どの役所でもあると思いますが、国会(議会)答弁をどの課が書くかで、もめることがあるでしょう。これまでにない質問や複数の課にまたがる質問だと、関係課同士で、譲り合い(押し付け合い)をするのです。これを、下からの積み上げ方式でやっていては、いつまでたってもけりがつきません。早く結論を出すためには、上からの割付方式(より上位のものが担当課、担当者を決めること)が良いのです。
役所としては回答しなければならないけれど、担当する適当な部署がないことも、まま生じます。それは、各課の編成(所掌事務の割付)が時代に合っていないか、あるいはこれまでにない問題が生じたからです。それをこれまでの各課で議論していても、引き受けるところがないのは当たり前です。このような場合に、「積み上げ方式」は役に立たないのです。役所の縦割り組織(各課の編成)は、既存テーマについては積み上げ方式で機能を発揮しますが、これまでにないテーマの場合はそれでは機能しないのです。割付方式で、ある課に割り付けてあげないといけないのです。

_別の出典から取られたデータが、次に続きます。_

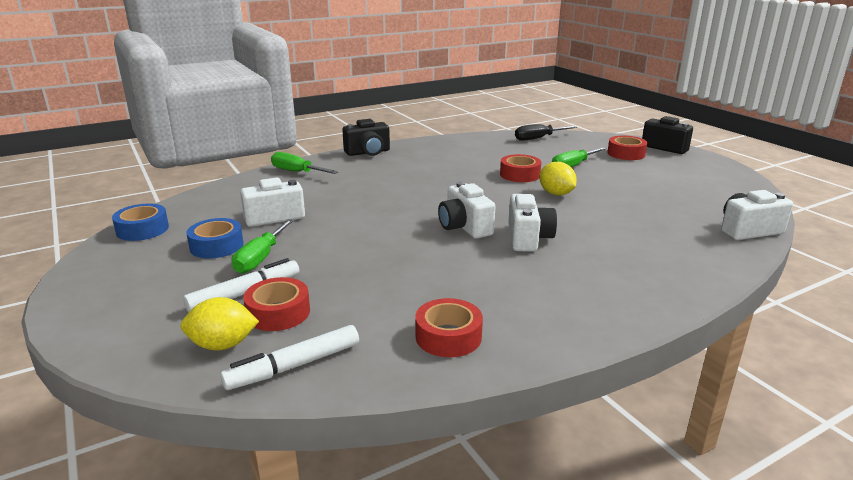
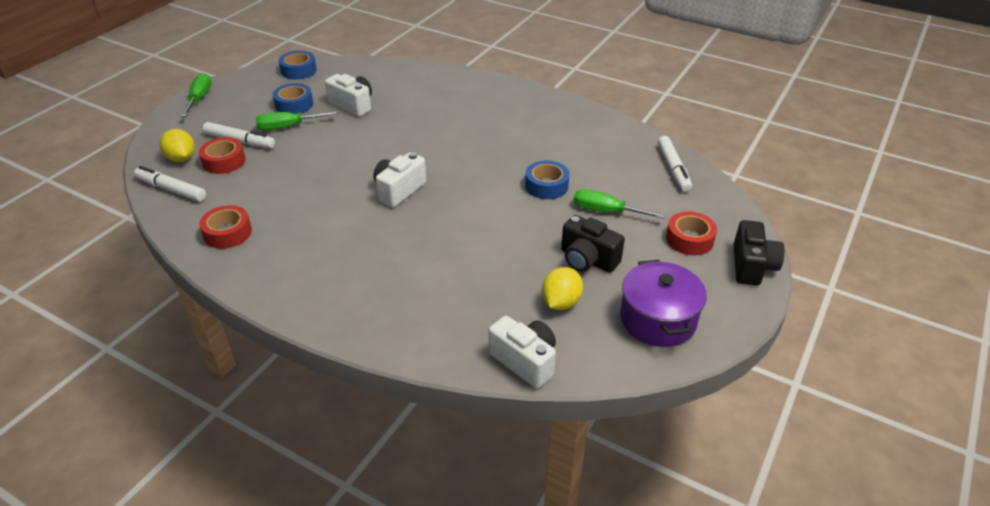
camera: 60 degrees right, 15 degrees up
green screwdriver [271,152,338,174] -> green screwdriver moved to [180,73,212,117]
black camera [342,119,390,156] -> black camera moved to [561,215,625,273]
red tape [500,154,541,182] -> blue tape [525,160,569,199]
white camera [508,194,557,252] -> none
black screwdriver [515,124,577,141] -> white marker [658,136,692,192]
yellow lemon [539,162,577,196] -> yellow lemon moved to [542,267,583,310]
none -> purple pot [620,260,707,347]

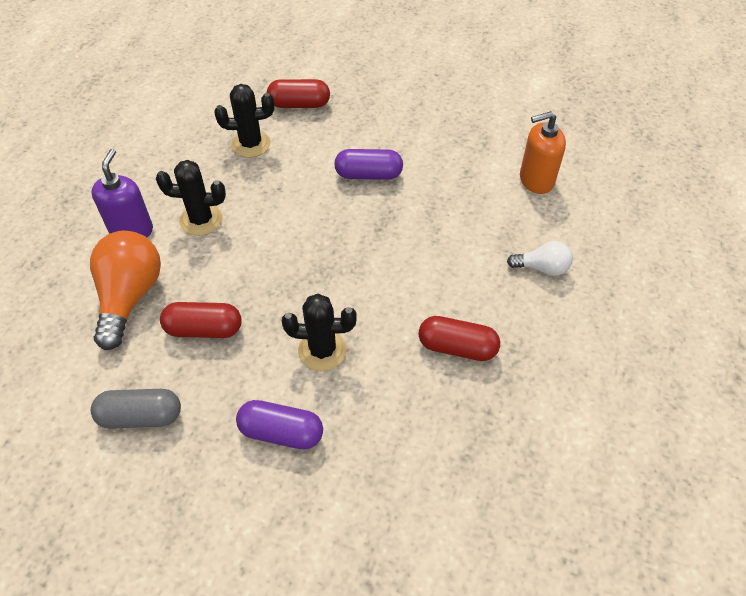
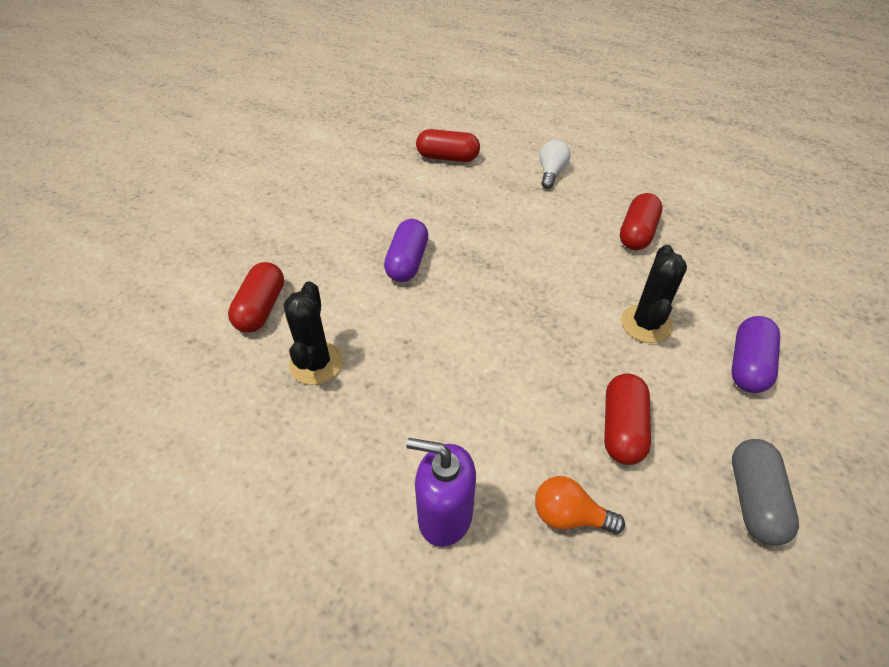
camera: 80 degrees left, 5 degrees down
orange light bulb [90,231,161,350] -> orange light bulb [535,476,625,534], size x0.54
black cactus [156,160,226,236] -> none
orange soap dispenser [520,111,566,194] -> red capsule [416,129,480,162]

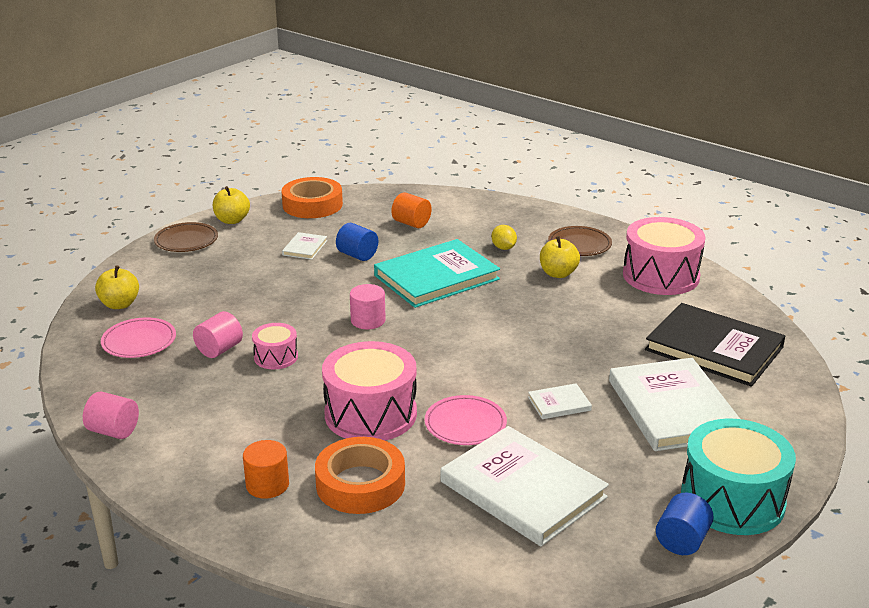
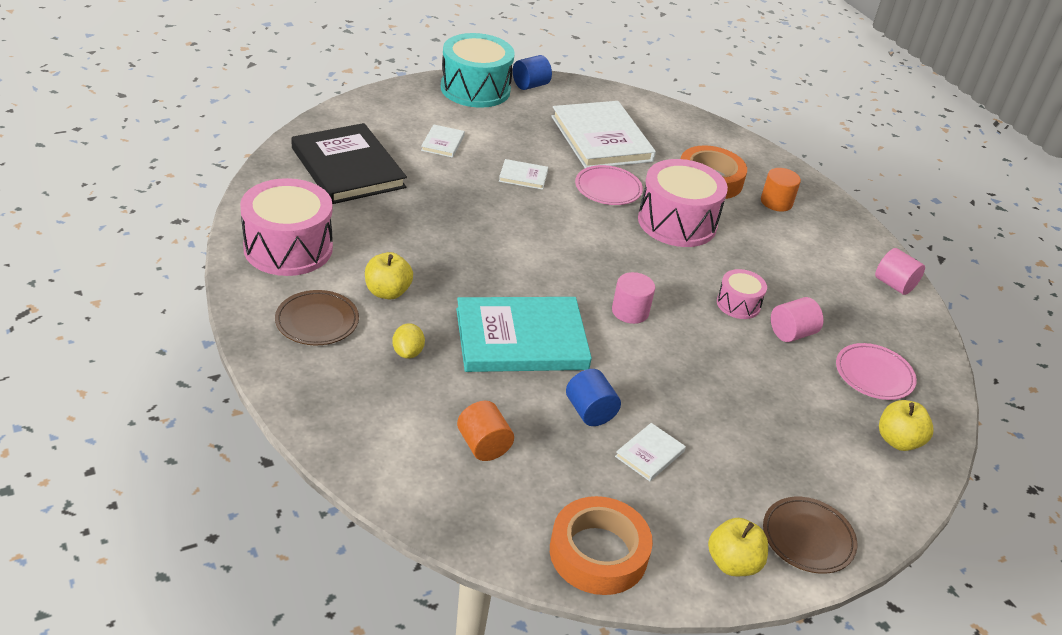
camera: 160 degrees left, 10 degrees up
white book [609,358,740,451] -> white book [421,124,465,158], size x0.43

組織内での意志決定方法として、「ボトムアップ方式とトップダウン方式」の対比があります。これはあるテーマについての意志決定の方法についてですが、私の言う「積み上げ方式と割付方式」は、同じことを組織論として述べています。
(上司の仕事)
これに関連してもう一つ、「誰が書くか」という問題があります。各課が答弁作成を拒否するのは、担当者が今までに書いたことがない質問だったり、回答が難しい質問だからです。すると、それ以上課員に対し書くことを強要しても、良い答えが出るとは思えません。その場合は、誰か上司のしかるべき人が書くべきでしょう。
ここには、二つの課題が含まれています。これまでにない問題である場合は、下位の職員が書くと良い答えにならない。その場合は、上司が筆を取るべきであること。もう一つは、各課にまたがる課題なら、それぞれの課が書いても良い答えにならない。その場合は、その両課を所管する上司が書けば良い答えになるということです。課長になったら、自分ではペンを持たず部下の書類にノーを言うだけ、というのは間違った考えだと私は思います。
(何でも屋が必要)
もう一つ、そのような運用改善だけでは、解決できない問題もあります。どうしても、引き受け手のない問題の場合です。そのような場合には、誰も引き受けない問題を引き受ける部署を作っておく必要があります。総務課とか企画部は、そのようなときに機能を発揮します。
上司の立場から見ると、早く良い答弁を書いてくれることが良い結論であり、それが良い組織なのです。これは、関係職員にとっても同じです。みんな早く帰って寝たいのですから。「上からの割付方式」とは、そのような観点から見た組織論です。